(Saved entries)
=======

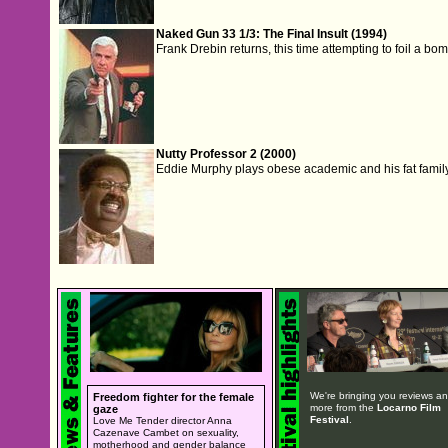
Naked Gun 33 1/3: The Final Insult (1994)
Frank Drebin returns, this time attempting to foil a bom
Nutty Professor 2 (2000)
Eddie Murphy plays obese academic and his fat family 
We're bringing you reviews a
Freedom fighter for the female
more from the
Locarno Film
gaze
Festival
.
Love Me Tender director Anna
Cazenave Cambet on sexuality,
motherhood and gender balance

=======

Retype each entry exactly as it appears, excluding any image.

> [FINISHED TASK]
Naked Gun 33 1/3: The Final Insult (1994)
Frank Drebin returns, this time attempting to foil a bom
Nutty Professor 2 (2000)
Eddie Murphy plays obese academic and his fat family 
We're bringing you reviews a
Freedom fighter for the female
more from the
Locarno Film
gaze
Festival
.
Love Me Tender director Anna
Cazenave Cambet on sexuality,
motherhood and gender balance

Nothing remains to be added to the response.